Aqueous Extract of Enantia chlorantha (Annonaceae) Prevents the Delay in Chronic Gastric Ulcer Healing Caused by Indomethacin in Rats

Aims: To investigate the ability of Enantia chlorantha aqueous extract to heal acetic acid-induced chronic gastric ulcers and to prevent the delay in chronic ulcer healing induced by indomethacin.

Study Design: Random allocation of male rats to groups of five rats each.

Place and Duration of Study: Department of Animal Biology and Physiology, Animal Physiology Laboratory (Gastroenterology Research Unit) University of Yaoundé 1 and Department of Biomedical Sciences (Pathology Unit), University of Buea between January and April 2015.
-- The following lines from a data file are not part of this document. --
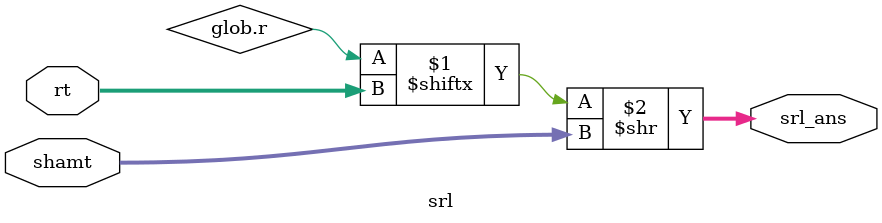
<source format=v>
module srl
(
	 input      [4:0] rt, 
	 input	   [4:0] shamt,
	 output     [31:0] srl_ans
);

assign srl_ans = glob.r[rt] >> shamt;
	
endmodule

</source>
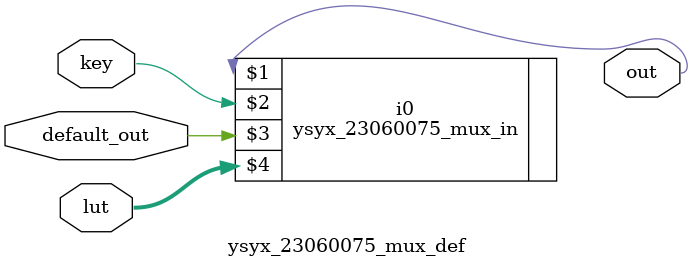
<source format=v>
module ysyx_23060075_mux_def #(
    parameter NR_KEY   = 2,
    parameter KEY_LEN  = 1,
    parameter DATA_LEN = 1
) (
    output [                   DATA_LEN-1:0] out,
    input  [                    KEY_LEN-1:0] key,
    input  [                   DATA_LEN-1:0] default_out,
    input  [NR_KEY*(KEY_LEN + DATA_LEN)-1:0] lut
);

    ysyx_23060075_mux_in #(NR_KEY, KEY_LEN, DATA_LEN, 1) i0 (
        out,
        key,
        default_out,
        lut
    );

endmodule

</source>
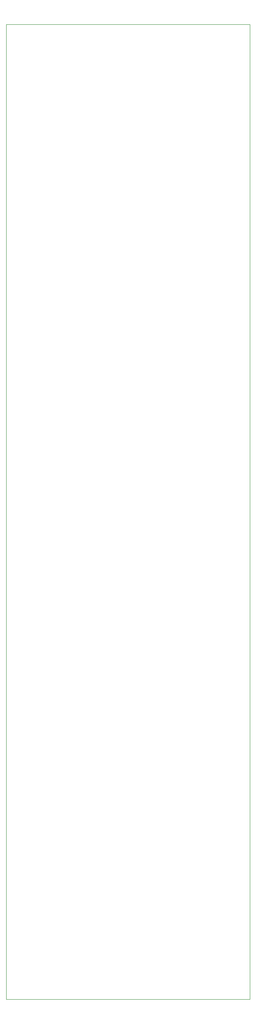
<source format=gbr>
G04 #@! TF.GenerationSoftware,KiCad,Pcbnew,(5.1.9)-1*
G04 #@! TF.CreationDate,2021-08-22T22:13:52+01:00*
G04 #@! TF.ProjectId,Simple Mixer Front Panel,53696d70-6c65-4204-9d69-786572204672,rev?*
G04 #@! TF.SameCoordinates,Original*
G04 #@! TF.FileFunction,Profile,NP*
%FSLAX46Y46*%
G04 Gerber Fmt 4.6, Leading zero omitted, Abs format (unit mm)*
G04 Created by KiCad (PCBNEW (5.1.9)-1) date 2021-08-22 22:13:52*
%MOMM*%
%LPD*%
G01*
G04 APERTURE LIST*
G04 #@! TA.AperFunction,Profile*
%ADD10C,0.100000*%
G04 #@! TD*
G04 APERTURE END LIST*
D10*
X66100000Y-7600000D02*
X16100000Y-7600000D01*
X66100000Y-207600000D02*
X66100000Y-7600000D01*
X16100000Y-207600000D02*
X66100000Y-207600000D01*
X16100000Y-7600000D02*
X16100000Y-207600000D01*
M02*

</source>
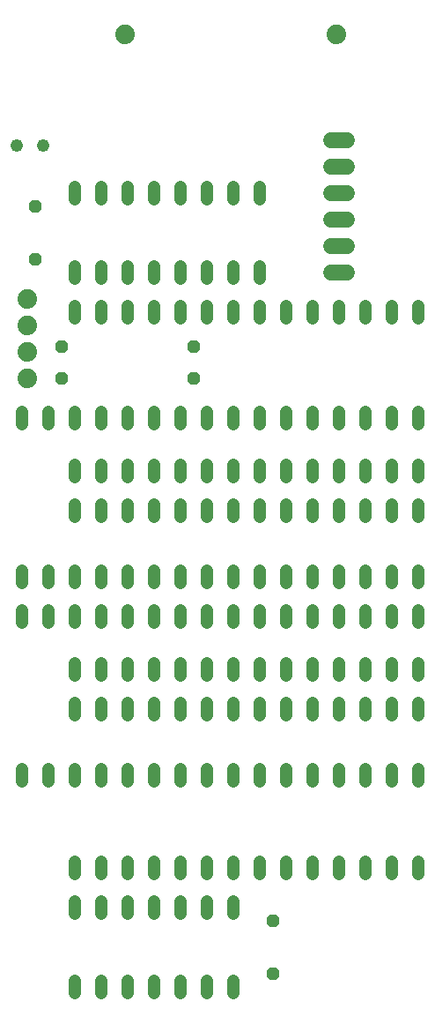
<source format=gbs>
G04 EAGLE Gerber RS-274X export*
G75*
%MOMM*%
%FSLAX34Y34*%
%LPD*%
%INBottom Solder Mask*%
%IPPOS*%
%AMOC8*
5,1,8,0,0,1.08239X$1,22.5*%
G01*
%ADD10C,1.219200*%
%ADD11C,1.879600*%
%ADD12C,1.524000*%
%ADD13C,1.219200*%
%ADD14P,1.319650X8X202.500000*%
%ADD15P,1.319650X8X112.500000*%
%ADD16P,1.319650X8X292.500000*%


D10*
X408940Y679196D02*
X408940Y667004D01*
X383540Y667004D02*
X383540Y679196D01*
X358140Y679196D02*
X358140Y667004D01*
X332740Y667004D02*
X332740Y679196D01*
X307340Y679196D02*
X307340Y667004D01*
X281940Y667004D02*
X281940Y679196D01*
X256540Y679196D02*
X256540Y667004D01*
X231140Y667004D02*
X231140Y679196D01*
X205740Y679196D02*
X205740Y667004D01*
X180340Y667004D02*
X180340Y679196D01*
X154940Y679196D02*
X154940Y667004D01*
X129540Y667004D02*
X129540Y679196D01*
X104140Y679196D02*
X104140Y667004D01*
X78740Y667004D02*
X78740Y679196D01*
X78740Y526796D02*
X78740Y514604D01*
X104140Y514604D02*
X104140Y526796D01*
X129540Y526796D02*
X129540Y514604D01*
X154940Y514604D02*
X154940Y526796D01*
X180340Y526796D02*
X180340Y514604D01*
X205740Y514604D02*
X205740Y526796D01*
X231140Y526796D02*
X231140Y514604D01*
X256540Y514604D02*
X256540Y526796D01*
X281940Y526796D02*
X281940Y514604D01*
X307340Y514604D02*
X307340Y526796D01*
X332740Y526796D02*
X332740Y514604D01*
X358140Y514604D02*
X358140Y526796D01*
X383540Y526796D02*
X383540Y514604D01*
X408940Y514604D02*
X408940Y526796D01*
X408940Y565404D02*
X408940Y577596D01*
X383540Y577596D02*
X383540Y565404D01*
X256540Y565404D02*
X256540Y577596D01*
X231140Y577596D02*
X231140Y565404D01*
X358140Y565404D02*
X358140Y577596D01*
X332740Y577596D02*
X332740Y565404D01*
X281940Y565404D02*
X281940Y577596D01*
X307340Y577596D02*
X307340Y565404D01*
X205740Y565404D02*
X205740Y577596D01*
X180340Y577596D02*
X180340Y565404D01*
X154940Y565404D02*
X154940Y577596D01*
X129540Y577596D02*
X129540Y565404D01*
X104140Y565404D02*
X104140Y577596D01*
X78740Y577596D02*
X78740Y565404D01*
X53340Y565404D02*
X53340Y577596D01*
X27940Y577596D02*
X27940Y565404D01*
X27940Y425196D02*
X27940Y413004D01*
X53340Y413004D02*
X53340Y425196D01*
X78740Y425196D02*
X78740Y413004D01*
X104140Y413004D02*
X104140Y425196D01*
X129540Y425196D02*
X129540Y413004D01*
X154940Y413004D02*
X154940Y425196D01*
X180340Y425196D02*
X180340Y413004D01*
X205740Y413004D02*
X205740Y425196D01*
X231140Y425196D02*
X231140Y413004D01*
X256540Y413004D02*
X256540Y425196D01*
X281940Y425196D02*
X281940Y413004D01*
X307340Y413004D02*
X307340Y425196D01*
X332740Y425196D02*
X332740Y413004D01*
X358140Y413004D02*
X358140Y425196D01*
X383540Y425196D02*
X383540Y413004D01*
X408940Y413004D02*
X408940Y425196D01*
X408940Y298196D02*
X408940Y286004D01*
X383540Y286004D02*
X383540Y298196D01*
X358140Y298196D02*
X358140Y286004D01*
X332740Y286004D02*
X332740Y298196D01*
X307340Y298196D02*
X307340Y286004D01*
X281940Y286004D02*
X281940Y298196D01*
X256540Y298196D02*
X256540Y286004D01*
X231140Y286004D02*
X231140Y298196D01*
X205740Y298196D02*
X205740Y286004D01*
X180340Y286004D02*
X180340Y298196D01*
X154940Y298196D02*
X154940Y286004D01*
X129540Y286004D02*
X129540Y298196D01*
X104140Y298196D02*
X104140Y286004D01*
X78740Y286004D02*
X78740Y298196D01*
X78740Y145796D02*
X78740Y133604D01*
X104140Y133604D02*
X104140Y145796D01*
X129540Y145796D02*
X129540Y133604D01*
X154940Y133604D02*
X154940Y145796D01*
X180340Y145796D02*
X180340Y133604D01*
X205740Y133604D02*
X205740Y145796D01*
X231140Y145796D02*
X231140Y133604D01*
X256540Y133604D02*
X256540Y145796D01*
X281940Y145796D02*
X281940Y133604D01*
X307340Y133604D02*
X307340Y145796D01*
X332740Y145796D02*
X332740Y133604D01*
X358140Y133604D02*
X358140Y145796D01*
X383540Y145796D02*
X383540Y133604D01*
X408940Y133604D02*
X408940Y145796D01*
X408940Y374904D02*
X408940Y387096D01*
X383540Y387096D02*
X383540Y374904D01*
X256540Y374904D02*
X256540Y387096D01*
X231140Y387096D02*
X231140Y374904D01*
X358140Y374904D02*
X358140Y387096D01*
X332740Y387096D02*
X332740Y374904D01*
X281940Y374904D02*
X281940Y387096D01*
X307340Y387096D02*
X307340Y374904D01*
X205740Y374904D02*
X205740Y387096D01*
X180340Y387096D02*
X180340Y374904D01*
X154940Y374904D02*
X154940Y387096D01*
X129540Y387096D02*
X129540Y374904D01*
X104140Y374904D02*
X104140Y387096D01*
X78740Y387096D02*
X78740Y374904D01*
X53340Y374904D02*
X53340Y387096D01*
X27940Y387096D02*
X27940Y374904D01*
X27940Y234696D02*
X27940Y222504D01*
X53340Y222504D02*
X53340Y234696D01*
X78740Y234696D02*
X78740Y222504D01*
X104140Y222504D02*
X104140Y234696D01*
X129540Y234696D02*
X129540Y222504D01*
X154940Y222504D02*
X154940Y234696D01*
X180340Y234696D02*
X180340Y222504D01*
X205740Y222504D02*
X205740Y234696D01*
X231140Y234696D02*
X231140Y222504D01*
X256540Y222504D02*
X256540Y234696D01*
X281940Y234696D02*
X281940Y222504D01*
X307340Y222504D02*
X307340Y234696D01*
X332740Y234696D02*
X332740Y222504D01*
X358140Y222504D02*
X358140Y234696D01*
X383540Y234696D02*
X383540Y222504D01*
X408940Y222504D02*
X408940Y234696D01*
D11*
X33020Y660400D03*
X33020Y685800D03*
X33020Y609600D03*
X33020Y635000D03*
D10*
X231140Y107696D02*
X231140Y95504D01*
X205740Y95504D02*
X205740Y107696D01*
X78740Y107696D02*
X78740Y95504D01*
X78740Y31496D02*
X78740Y19304D01*
X180340Y95504D02*
X180340Y107696D01*
X154940Y107696D02*
X154940Y95504D01*
X104140Y95504D02*
X104140Y107696D01*
X129540Y107696D02*
X129540Y95504D01*
X104140Y31496D02*
X104140Y19304D01*
X129540Y19304D02*
X129540Y31496D01*
X154940Y31496D02*
X154940Y19304D01*
X180340Y19304D02*
X180340Y31496D01*
X205740Y31496D02*
X205740Y19304D01*
X231140Y19304D02*
X231140Y31496D01*
X408940Y476504D02*
X408940Y488696D01*
X383540Y488696D02*
X383540Y476504D01*
X358140Y476504D02*
X358140Y488696D01*
X332740Y488696D02*
X332740Y476504D01*
X307340Y476504D02*
X307340Y488696D01*
X281940Y488696D02*
X281940Y476504D01*
X256540Y476504D02*
X256540Y488696D01*
X231140Y488696D02*
X231140Y476504D01*
X205740Y476504D02*
X205740Y488696D01*
X180340Y488696D02*
X180340Y476504D01*
X154940Y476504D02*
X154940Y488696D01*
X129540Y488696D02*
X129540Y476504D01*
X104140Y476504D02*
X104140Y488696D01*
X78740Y488696D02*
X78740Y476504D01*
X78740Y336296D02*
X78740Y324104D01*
X104140Y324104D02*
X104140Y336296D01*
X129540Y336296D02*
X129540Y324104D01*
X154940Y324104D02*
X154940Y336296D01*
X180340Y336296D02*
X180340Y324104D01*
X205740Y324104D02*
X205740Y336296D01*
X231140Y336296D02*
X231140Y324104D01*
X256540Y324104D02*
X256540Y336296D01*
X281940Y336296D02*
X281940Y324104D01*
X307340Y324104D02*
X307340Y336296D01*
X332740Y336296D02*
X332740Y324104D01*
X358140Y324104D02*
X358140Y336296D01*
X383540Y336296D02*
X383540Y324104D01*
X408940Y324104D02*
X408940Y336296D01*
D12*
X340360Y838200D02*
X325120Y838200D01*
X325120Y812800D02*
X340360Y812800D01*
X340360Y787400D02*
X325120Y787400D01*
X325120Y762000D02*
X340360Y762000D01*
X340360Y736600D02*
X325120Y736600D01*
X325120Y711200D02*
X340360Y711200D01*
D10*
X78740Y705104D02*
X78740Y717296D01*
X104140Y717296D02*
X104140Y705104D01*
X231140Y705104D02*
X231140Y717296D01*
X256540Y717296D02*
X256540Y705104D01*
X129540Y705104D02*
X129540Y717296D01*
X154940Y717296D02*
X154940Y705104D01*
X205740Y705104D02*
X205740Y717296D01*
X180340Y717296D02*
X180340Y705104D01*
X256540Y781304D02*
X256540Y793496D01*
X231140Y793496D02*
X231140Y781304D01*
X205740Y781304D02*
X205740Y793496D01*
X180340Y793496D02*
X180340Y781304D01*
X154940Y781304D02*
X154940Y793496D01*
X129540Y793496D02*
X129540Y781304D01*
X104140Y781304D02*
X104140Y793496D01*
X78740Y793496D02*
X78740Y781304D01*
D13*
X22860Y833120D03*
X48260Y833120D03*
D14*
X193040Y640080D03*
X66040Y640080D03*
X193040Y609600D03*
X66040Y609600D03*
D15*
X269240Y38100D03*
X269240Y88900D03*
D16*
X40640Y774700D03*
X40640Y723900D03*
D11*
X127000Y939800D03*
X330200Y939800D03*
M02*

</source>
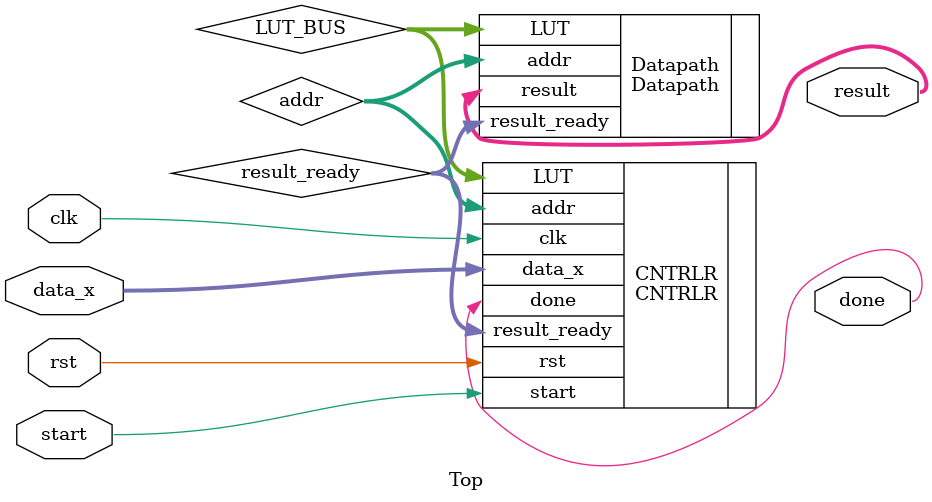
<source format=v>
`timescale 1ns/1ps
/*
Jonathan Lopez
ECE 5722 Fall 2023 WPI
Final Exam Question # 1
Simualtor: Siemens (Mentor Graphics) Questa Intel FPGA Starter Editon 2021.2
Top Moduel for Tanh(x)
*/
module Top (
    input clk,
    input rst,
    input [16:0] data_x,
    input start,
    output done,
    output [31:0] result
);

wire [2:0] addr;
wire [16:0] LUT_BUS;
wire [31:0] result_ready;

CNTRLR CNTRLR(
    .clk(clk),
    .rst(rst),
    .start(start),
    .LUT(LUT_BUS),
    .data_x(data_x),
    .addr(addr),
    .done(done),
    .result_ready(result_ready)
);

Datapath Datapath(
    .addr(addr),
    .result_ready(result_ready),
    .LUT(LUT_BUS),
    .result(result)
);

endmodule
</source>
Methodology: Gastric ulcers were produced 5 days after submucosal injection of 30% acetic acid (0.05 ml) at the lesser curvature of rat stomachs corpus. The extract (250 and 500 mg/kg) was administered p.o. during 10 days. Ulcer healing was delayed by indomethacin administered s.c. at 1 mg/kg once daily for 2 weeks from 5 days after the acid injection. Extract or sucralfate were administered concomitantly. Mucus secretion and oxidative stress parameters (superoxide dismutase (SOD), malondialdehyde (MDA), reduced glutathione (GSH), catalase (CAT)) were measured, and macroscopic and histological assessment of ulcer healing was done.

Results: Ulcer healing rates were 82.7% and 88.6% for the 250 and 500 mg/kg doses of extract following 10 day treatment of acetic acid-induced ulcers vs 55.7% and 85.2% for spontaneous healing and Ranititine, respectively. Spontaneous healing (60.9%) was significantly (P<0.01) delayed by indomethacin (22.5% healing rate). Co-administration of extract (250-500 mg/kg) or sucralfate (100 mg/ kg) significantly (P<.001) inhibited the adverse effect of indomethacin, raising healing rates to 76.7%, 82.2% and 85.8%, respectively. Indomethacin significantly depressed gastric mucus production (39.79 mg) but extract and sucralfate restored values to 40.08-55.75 mg and 70.06 mg, respectively. Indomethacin raised MDA levels and decreased antioxidant enzyme levels. These effects were counteracted by E. chlorantha extract. Microscopy showed advanced re-epithelialisation with recovery of ulcer craters due to extract.

Conclusion: E. chlorantha accelerates the spontaneous healing of acetic acid-induced chronic gastric ulcers, and prevents the delay in chronic gastric ulcer healing caused by indomethacin. The healing-promoting effect of the extract could be due not only to stimulation of gastric mucus secretion but also to enhanced re-epithelialisation and inhibition of enhanced lipid peroxidation in the ulcerated gastric tissue.